After a few tense weeks—during which the U.S. assassinated a top Iranian general, followed by Iran launching missiles at a pair of American military bases in Iraq—the U.S. and Iran seem to have backed away from possible armed conflict.
While the immediate conflict between the two countries seems to have passed, the U.S. Department of Homeland Security and the Cybersecurity and Infrastructure Security Agency (CISA), which oversees the security of critical infrastructure in the U.S., are continuing to warn private businesses (as well as state and local government agencies) that a retaliatory cyberattack remains a strong possibility.
While Iran might not have the cyber-capabilities of Russia, China or North Korea, Homeland Security and the FBI remain wary of what the country, along with hacking groups associated with the Iranian government, might be planning for the coming weeks and months.

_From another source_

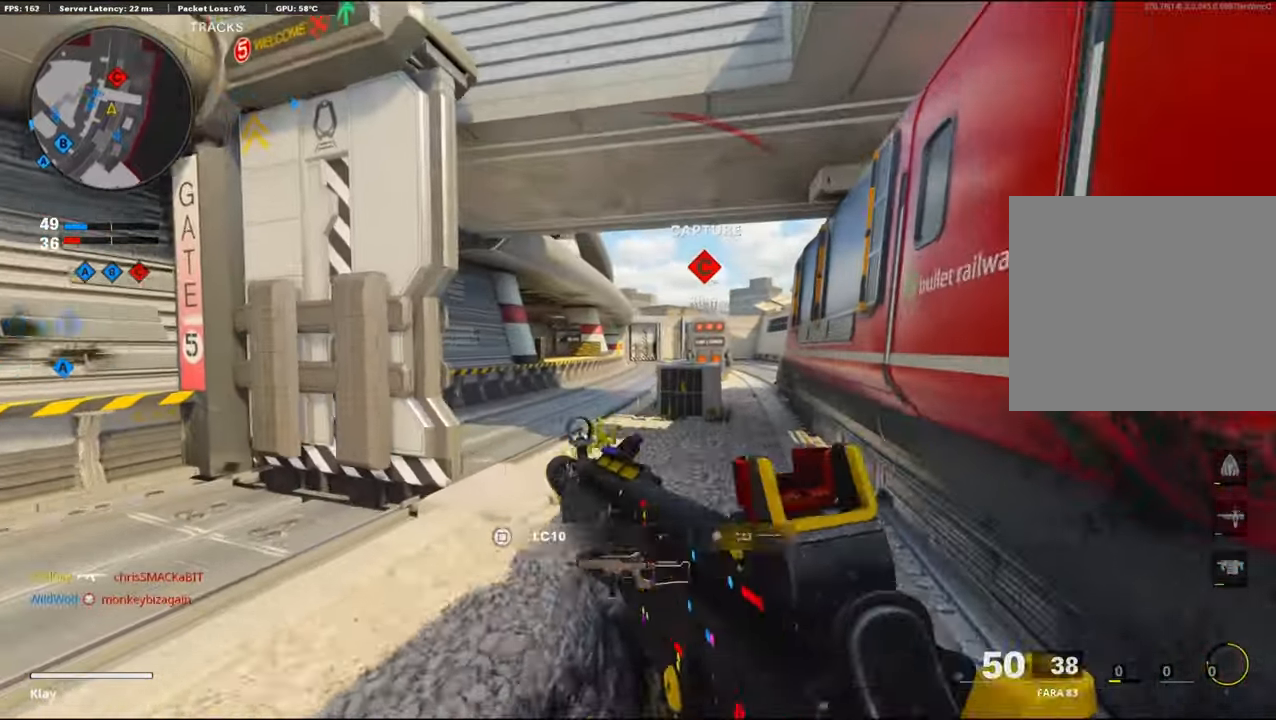
{"buttons": [], "left_stick": "up", "right_stick": "left", "events": [[400, "CROSS", "down"], [400, "left_stick", "up"], [450, "CROSS", "up"], [450, "right_stick", "left"]]}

Since the U.S. first reportedly targeted the country’s nuclear program with Stuxnet in 2010, Iran has invested in its own offensive cyber-programs.
Six months before the current conflict, CISA issued a warning concerning what it calls “wiper” attacks tied to Iran, which could render computer systems useless and destroy valuable data.
Several security experts believe that Iran has already used this wiper malware against targets in Saudi Arabia dating to 2012. In addition, Iran-associated hackers have previously targeted several major U.S. banks with distributed denial-of-service attacks that disrupted service for customers.
While the odds of a cyberattack seem more a matter of “if” than “when,” security experts say that enterprises and businesses should take advantage of the heightened sense of awareness and use this time to get back to good, fundamental cybersecurity practices and hygiene.
Iran Tensions: Back to Fundamentals
For any business, the IT and security department should be on the same page, with CISOs keeping tabs on the latest risks and threats that are targeting the network, and CIOs and their teams creating plans to deploy patches and update older systems.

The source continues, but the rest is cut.